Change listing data
□ □ □

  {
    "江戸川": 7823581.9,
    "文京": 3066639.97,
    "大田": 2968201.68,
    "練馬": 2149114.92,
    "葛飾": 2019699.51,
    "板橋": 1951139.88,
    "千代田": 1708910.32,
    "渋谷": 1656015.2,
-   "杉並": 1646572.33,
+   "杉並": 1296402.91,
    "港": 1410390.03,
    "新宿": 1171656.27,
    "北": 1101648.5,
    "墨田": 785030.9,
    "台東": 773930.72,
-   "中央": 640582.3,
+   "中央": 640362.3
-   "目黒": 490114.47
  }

□ □ □

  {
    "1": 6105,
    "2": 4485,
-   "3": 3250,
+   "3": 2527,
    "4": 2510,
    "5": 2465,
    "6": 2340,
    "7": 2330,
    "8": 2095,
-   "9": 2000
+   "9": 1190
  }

□ □ □

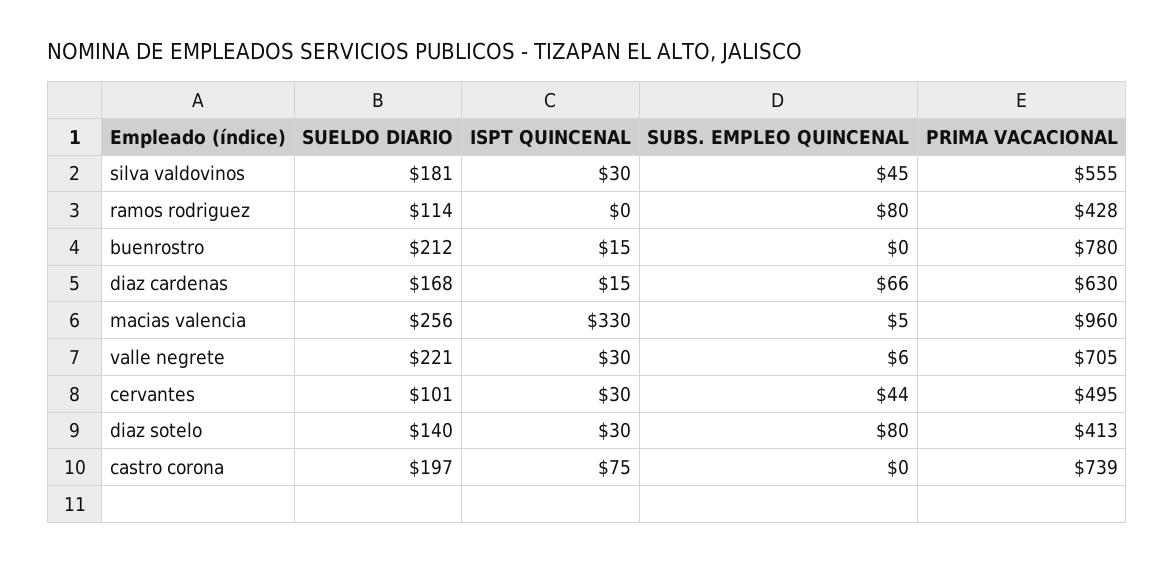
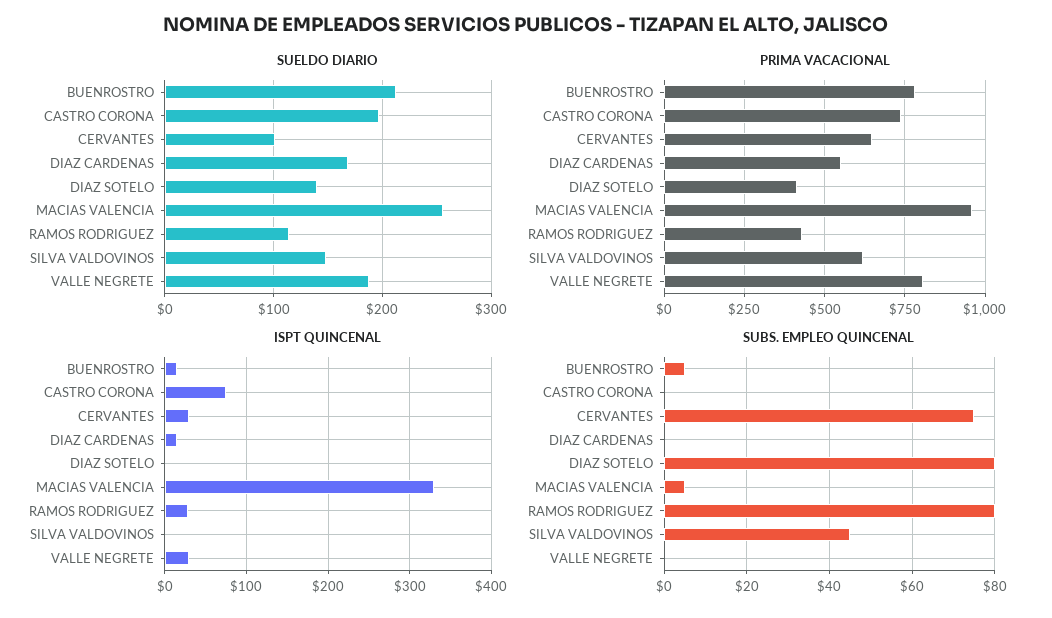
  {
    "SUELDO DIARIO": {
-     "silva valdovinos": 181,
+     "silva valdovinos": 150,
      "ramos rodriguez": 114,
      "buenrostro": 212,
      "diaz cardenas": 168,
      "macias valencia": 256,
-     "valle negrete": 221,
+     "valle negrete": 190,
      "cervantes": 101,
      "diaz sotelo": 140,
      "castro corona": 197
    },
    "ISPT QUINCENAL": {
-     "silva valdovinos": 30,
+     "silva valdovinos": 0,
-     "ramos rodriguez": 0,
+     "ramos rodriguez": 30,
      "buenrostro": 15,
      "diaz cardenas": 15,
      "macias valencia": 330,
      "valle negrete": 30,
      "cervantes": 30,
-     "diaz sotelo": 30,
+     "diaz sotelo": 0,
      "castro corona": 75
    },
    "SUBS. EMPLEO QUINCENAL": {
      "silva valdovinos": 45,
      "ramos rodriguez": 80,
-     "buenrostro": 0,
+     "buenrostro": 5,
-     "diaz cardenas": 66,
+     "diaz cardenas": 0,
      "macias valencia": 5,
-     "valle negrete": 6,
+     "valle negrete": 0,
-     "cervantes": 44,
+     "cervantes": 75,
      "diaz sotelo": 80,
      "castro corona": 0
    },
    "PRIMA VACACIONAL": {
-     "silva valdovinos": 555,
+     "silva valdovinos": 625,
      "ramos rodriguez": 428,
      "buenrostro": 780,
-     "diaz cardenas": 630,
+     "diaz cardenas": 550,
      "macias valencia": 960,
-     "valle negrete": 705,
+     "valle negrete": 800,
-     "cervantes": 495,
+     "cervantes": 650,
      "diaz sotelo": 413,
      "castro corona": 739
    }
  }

□ □ □

* **Exercise prompt**
Pull out all lines from the entries above in which the word "silva" appears.

* **Task response**
-     "silva valdovinos": 181,
+     "silva valdovinos": 150,
-     "silva valdovinos": 30,
+     "silva valdovinos": 0,
      "silva valdovinos": 45,
-     "silva valdovinos": 555,
+     "silva valdovinos": 625,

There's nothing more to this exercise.